一通り読み終わってもどこが改稿されているのか分からなかったので、スニーカーの方を引っ張り出して読む比べてみたら、説明部分が簡素化されていた。特に作中アニメ『ウォーター&ビスケットの冒険』の説明はかなり短くなっている。
あと改めて読んで感じたのは、香屋の性格の悪さと、目的も何を考えているのかも分からない秋穂の気味の悪さ(酷い言い様w
1巻を読む限りストーリーにはメスが入っていないようなので、2巻よりも冬に出るという3巻が楽しみ。

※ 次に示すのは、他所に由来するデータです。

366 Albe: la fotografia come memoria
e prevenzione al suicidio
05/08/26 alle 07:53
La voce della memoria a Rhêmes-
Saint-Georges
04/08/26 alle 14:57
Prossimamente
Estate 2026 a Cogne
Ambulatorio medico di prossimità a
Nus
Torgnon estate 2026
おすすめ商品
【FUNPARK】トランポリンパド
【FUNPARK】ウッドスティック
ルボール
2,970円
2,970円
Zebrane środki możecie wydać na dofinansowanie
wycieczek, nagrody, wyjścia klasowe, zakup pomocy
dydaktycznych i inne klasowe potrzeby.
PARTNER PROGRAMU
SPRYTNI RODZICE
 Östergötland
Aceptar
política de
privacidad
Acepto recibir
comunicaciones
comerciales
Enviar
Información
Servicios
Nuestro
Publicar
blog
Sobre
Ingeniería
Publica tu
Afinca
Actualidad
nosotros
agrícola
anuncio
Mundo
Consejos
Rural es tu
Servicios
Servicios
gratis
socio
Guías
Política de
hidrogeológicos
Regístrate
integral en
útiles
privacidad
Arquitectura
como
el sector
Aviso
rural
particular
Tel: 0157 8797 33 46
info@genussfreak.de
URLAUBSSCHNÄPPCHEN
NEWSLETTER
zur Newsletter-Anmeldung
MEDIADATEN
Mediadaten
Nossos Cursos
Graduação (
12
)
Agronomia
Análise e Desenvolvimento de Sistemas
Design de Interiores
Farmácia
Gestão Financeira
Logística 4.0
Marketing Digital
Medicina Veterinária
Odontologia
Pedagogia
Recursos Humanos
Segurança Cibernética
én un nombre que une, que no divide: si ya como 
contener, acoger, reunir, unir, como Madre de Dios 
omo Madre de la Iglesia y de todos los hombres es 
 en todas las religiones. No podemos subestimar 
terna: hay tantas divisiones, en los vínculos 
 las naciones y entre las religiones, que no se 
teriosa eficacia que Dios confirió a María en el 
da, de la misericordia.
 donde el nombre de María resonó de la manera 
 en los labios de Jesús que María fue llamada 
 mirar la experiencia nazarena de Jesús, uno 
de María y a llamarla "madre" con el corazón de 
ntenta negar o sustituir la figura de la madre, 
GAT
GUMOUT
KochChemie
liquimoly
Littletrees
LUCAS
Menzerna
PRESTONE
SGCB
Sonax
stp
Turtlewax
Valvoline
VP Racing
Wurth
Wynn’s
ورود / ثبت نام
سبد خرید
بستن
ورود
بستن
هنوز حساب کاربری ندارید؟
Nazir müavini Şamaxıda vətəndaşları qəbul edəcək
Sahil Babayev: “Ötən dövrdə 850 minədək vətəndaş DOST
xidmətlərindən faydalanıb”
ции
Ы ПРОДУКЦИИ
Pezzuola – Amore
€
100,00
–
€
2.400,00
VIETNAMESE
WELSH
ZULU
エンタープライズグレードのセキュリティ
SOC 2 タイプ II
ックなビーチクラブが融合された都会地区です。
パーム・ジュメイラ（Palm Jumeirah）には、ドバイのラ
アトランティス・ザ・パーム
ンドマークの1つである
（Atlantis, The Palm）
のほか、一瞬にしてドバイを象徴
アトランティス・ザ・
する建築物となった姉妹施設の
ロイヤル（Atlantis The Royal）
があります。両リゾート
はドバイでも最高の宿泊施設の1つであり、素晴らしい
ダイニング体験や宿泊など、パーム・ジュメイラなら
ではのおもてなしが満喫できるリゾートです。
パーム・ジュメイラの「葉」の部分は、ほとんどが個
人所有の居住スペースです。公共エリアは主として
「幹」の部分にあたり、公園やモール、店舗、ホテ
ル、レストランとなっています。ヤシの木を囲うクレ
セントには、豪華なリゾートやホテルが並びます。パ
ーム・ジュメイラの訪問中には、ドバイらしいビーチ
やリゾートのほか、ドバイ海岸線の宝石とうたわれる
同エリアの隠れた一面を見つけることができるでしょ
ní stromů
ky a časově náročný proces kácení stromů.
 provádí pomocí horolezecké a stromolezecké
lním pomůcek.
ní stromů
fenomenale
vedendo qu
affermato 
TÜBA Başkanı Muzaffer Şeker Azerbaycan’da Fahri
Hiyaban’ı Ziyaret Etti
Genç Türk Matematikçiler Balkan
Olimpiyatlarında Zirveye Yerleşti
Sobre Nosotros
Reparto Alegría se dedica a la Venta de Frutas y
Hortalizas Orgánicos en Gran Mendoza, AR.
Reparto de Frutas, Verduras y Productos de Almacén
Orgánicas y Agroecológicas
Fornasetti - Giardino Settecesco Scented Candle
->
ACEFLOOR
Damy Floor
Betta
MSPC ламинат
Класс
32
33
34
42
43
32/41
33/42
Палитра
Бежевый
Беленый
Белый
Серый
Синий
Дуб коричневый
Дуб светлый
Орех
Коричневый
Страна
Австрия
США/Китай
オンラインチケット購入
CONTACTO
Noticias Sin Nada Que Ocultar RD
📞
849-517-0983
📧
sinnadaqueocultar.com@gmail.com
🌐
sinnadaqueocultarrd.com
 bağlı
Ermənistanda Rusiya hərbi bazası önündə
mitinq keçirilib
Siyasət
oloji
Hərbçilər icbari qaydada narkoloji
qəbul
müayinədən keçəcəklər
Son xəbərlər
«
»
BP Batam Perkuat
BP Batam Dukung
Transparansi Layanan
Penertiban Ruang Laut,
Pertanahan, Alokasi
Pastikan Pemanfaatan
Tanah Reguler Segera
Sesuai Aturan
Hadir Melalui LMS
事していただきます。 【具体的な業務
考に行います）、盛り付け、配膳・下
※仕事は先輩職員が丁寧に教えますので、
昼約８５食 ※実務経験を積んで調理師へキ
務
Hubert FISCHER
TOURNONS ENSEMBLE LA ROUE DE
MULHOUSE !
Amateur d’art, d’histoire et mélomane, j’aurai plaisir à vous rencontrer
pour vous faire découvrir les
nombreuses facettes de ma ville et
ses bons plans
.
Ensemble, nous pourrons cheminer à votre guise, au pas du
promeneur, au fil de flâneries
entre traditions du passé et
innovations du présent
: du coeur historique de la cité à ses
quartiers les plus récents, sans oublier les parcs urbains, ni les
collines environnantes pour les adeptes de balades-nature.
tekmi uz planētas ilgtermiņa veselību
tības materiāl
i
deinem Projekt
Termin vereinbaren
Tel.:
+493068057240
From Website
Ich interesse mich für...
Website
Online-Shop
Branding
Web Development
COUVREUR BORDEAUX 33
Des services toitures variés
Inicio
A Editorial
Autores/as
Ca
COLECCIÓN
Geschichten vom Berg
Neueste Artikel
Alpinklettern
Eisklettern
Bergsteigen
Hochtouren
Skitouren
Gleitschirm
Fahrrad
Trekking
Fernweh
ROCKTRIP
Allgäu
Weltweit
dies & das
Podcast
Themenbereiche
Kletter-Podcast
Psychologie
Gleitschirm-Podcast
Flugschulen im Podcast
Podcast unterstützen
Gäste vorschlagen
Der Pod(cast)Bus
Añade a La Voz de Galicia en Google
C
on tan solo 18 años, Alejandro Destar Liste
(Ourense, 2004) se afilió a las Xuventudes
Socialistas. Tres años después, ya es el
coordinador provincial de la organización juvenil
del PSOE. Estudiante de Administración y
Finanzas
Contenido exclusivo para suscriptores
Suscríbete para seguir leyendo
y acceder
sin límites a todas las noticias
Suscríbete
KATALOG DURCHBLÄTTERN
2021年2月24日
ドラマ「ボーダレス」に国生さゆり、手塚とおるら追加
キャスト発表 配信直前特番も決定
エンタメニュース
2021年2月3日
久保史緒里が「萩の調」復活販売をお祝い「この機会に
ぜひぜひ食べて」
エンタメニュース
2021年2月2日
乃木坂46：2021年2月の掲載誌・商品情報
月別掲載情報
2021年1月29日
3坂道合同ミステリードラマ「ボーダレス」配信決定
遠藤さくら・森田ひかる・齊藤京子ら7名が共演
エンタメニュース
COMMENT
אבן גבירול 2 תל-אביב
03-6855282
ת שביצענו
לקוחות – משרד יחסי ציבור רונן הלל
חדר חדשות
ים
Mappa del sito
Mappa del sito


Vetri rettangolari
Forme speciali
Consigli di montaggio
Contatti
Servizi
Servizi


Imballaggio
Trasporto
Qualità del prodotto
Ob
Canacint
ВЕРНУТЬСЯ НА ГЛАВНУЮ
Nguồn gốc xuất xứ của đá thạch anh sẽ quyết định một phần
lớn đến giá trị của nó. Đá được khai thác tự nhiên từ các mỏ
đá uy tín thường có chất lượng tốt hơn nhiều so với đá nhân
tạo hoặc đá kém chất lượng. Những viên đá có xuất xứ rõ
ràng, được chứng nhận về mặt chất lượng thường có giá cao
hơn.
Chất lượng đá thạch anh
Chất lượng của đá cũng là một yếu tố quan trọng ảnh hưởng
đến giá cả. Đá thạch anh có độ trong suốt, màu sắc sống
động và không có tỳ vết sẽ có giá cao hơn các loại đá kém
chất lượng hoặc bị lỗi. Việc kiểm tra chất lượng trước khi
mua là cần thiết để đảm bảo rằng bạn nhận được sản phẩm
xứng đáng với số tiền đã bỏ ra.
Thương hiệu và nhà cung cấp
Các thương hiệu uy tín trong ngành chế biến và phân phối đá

表紙の子はどっちだろう。どちらも制服着ているイメージはないのだが。



bluets8.hatenadiary.jp

「君と漕ぐ2 ―ながとろ高校カヌー部―」武田綾乃(新潮文庫nex)

インハイ出場を決めた希衣と恵梨香の新ペア。カヌー部女子四人は休む間もなく練習を重ね、結束を深める。次の関東大会では、絶対的な強さの“孤高の女王”こと利根蘭子をはじめ、千葉からは繊細なパドル捌きで魅せる双子の大森姉妹、山梨からはパワーが武器の神田と堀ペアなど個性的なライバルらが集結。ながとろ高校の勝利の行方は!? 揺れる想いと熱い闘志がきらめく青春部活小説。


女子4人だけのながとろ高校カヌー部の活躍を描く青春小説、第2弾。
新たな展開が始まると言うよりは、登場人物の紹介の続きだったり、主要人物の立ち位置を明確にしたり、1巻2巻で前後編という印象。中でも長瀞カヌー部員4人の悩み、主に先輩二人の抱えるものをはっきりさせた巻だった。
相変わらず女子高生のセンシティブで言葉にしにくい感情を表現するのが本当に上手い。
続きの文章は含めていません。